** RECORD SET follows **

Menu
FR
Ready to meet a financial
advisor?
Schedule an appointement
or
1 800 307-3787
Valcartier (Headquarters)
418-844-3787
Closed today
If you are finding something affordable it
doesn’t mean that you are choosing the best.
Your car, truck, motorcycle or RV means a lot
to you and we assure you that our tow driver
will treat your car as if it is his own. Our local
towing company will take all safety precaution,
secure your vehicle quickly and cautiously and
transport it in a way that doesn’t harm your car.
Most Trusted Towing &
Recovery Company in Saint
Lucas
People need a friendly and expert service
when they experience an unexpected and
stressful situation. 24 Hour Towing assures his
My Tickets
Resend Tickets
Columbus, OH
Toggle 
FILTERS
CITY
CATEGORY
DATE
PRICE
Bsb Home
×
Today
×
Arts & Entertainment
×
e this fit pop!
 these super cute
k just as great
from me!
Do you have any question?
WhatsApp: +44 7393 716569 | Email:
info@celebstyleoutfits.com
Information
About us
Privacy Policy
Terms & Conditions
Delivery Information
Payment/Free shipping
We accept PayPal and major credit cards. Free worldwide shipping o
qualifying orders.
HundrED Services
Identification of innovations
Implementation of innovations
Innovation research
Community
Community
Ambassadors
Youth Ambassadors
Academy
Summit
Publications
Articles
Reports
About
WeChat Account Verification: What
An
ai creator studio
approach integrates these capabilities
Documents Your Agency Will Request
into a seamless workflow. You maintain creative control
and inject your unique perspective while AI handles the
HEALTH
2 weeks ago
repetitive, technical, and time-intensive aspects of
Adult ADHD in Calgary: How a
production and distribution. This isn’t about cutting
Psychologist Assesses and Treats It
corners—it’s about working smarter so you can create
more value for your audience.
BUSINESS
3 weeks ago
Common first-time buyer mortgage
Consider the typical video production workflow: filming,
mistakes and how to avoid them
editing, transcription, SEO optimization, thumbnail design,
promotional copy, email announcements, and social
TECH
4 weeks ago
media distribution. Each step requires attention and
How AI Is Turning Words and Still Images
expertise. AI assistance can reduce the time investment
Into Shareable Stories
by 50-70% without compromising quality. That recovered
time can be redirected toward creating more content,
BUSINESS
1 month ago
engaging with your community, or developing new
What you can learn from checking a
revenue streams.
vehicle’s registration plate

** End of RECORD SET **

All the lines above are to be copied exactly, with none left out.

Menu
FR
Ready to meet a financial
advisor?
Schedule an appointement
or
1 800 307-3787
Valcartier (Headquarters)
418-844-3787
Closed today
If you are finding something affordable it
doesn’t mean that you are choosing the best.
Your car, truck, motorcycle or RV means a lot
to you and we assure you that our tow driver
will treat your car as if it is his own. Our local
towing company will take all safety precaution,
secure your vehicle quickly and cautiously and
transport it in a way that doesn’t harm your car.
Most Trusted Towing &
Recovery Company in Saint
Lucas
People need a friendly and expert service
when they experience an unexpected and
stressful situation. 24 Hour Towing assures his
My Tickets
Resend Tickets
Columbus, OH
Toggle 
FILTERS
CITY
CATEGORY
DATE
PRICE
Bsb Home
×
Today
×
Arts & Entertainment
×
e this fit pop!
 these super cute
k just as great
from me!
Do you have any question?
WhatsApp: +44 7393 716569 | Email:
info@celebstyleoutfits.com
Information
About us
Privacy Policy
Terms & Conditions
Delivery Information
Payment/Free shipping
We accept PayPal and major credit cards. Free worldwide shipping o
qualifying orders.
HundrED Services
Identification of innovations
Implementation of innovations
Innovation research
Community
Community
Ambassadors
Youth Ambassadors
Academy
Summit
Publications
Articles
Reports
About
WeChat Account Verification: What
An
ai creator studio
approach integrates these capabilities
Documents Your Agency Will Request
into a seamless workflow. You maintain creative control
and inject your unique perspective while AI handles the
HEALTH
2 weeks ago
repetitive, technical, and time-intensive aspects of
Adult ADHD in Calgary: How a
production and distribution. This isn’t about cutting
Psychologist Assesses and Treats It
corners—it’s about working smarter so you can create
more value for your audience.
BUSINESS
3 weeks ago
Common first-time buyer mortgage
Consider the typical video production workflow: filming,
mistakes and how to avoid them
editing, transcription, SEO optimization, thumbnail design,
promotional copy, email announcements, and social
TECH
4 weeks ago
media distribution. Each step requires attention and
How AI Is Turning Words and Still Images
expertise. AI assistance can reduce the time investment
Into Shareable Stories
by 50-70% without compromising quality. That recovered
time can be redirected toward creating more content,
BUSINESS
1 month ago
engaging with your community, or developing new
What you can learn from checking a
revenue streams.
vehicle’s registration plate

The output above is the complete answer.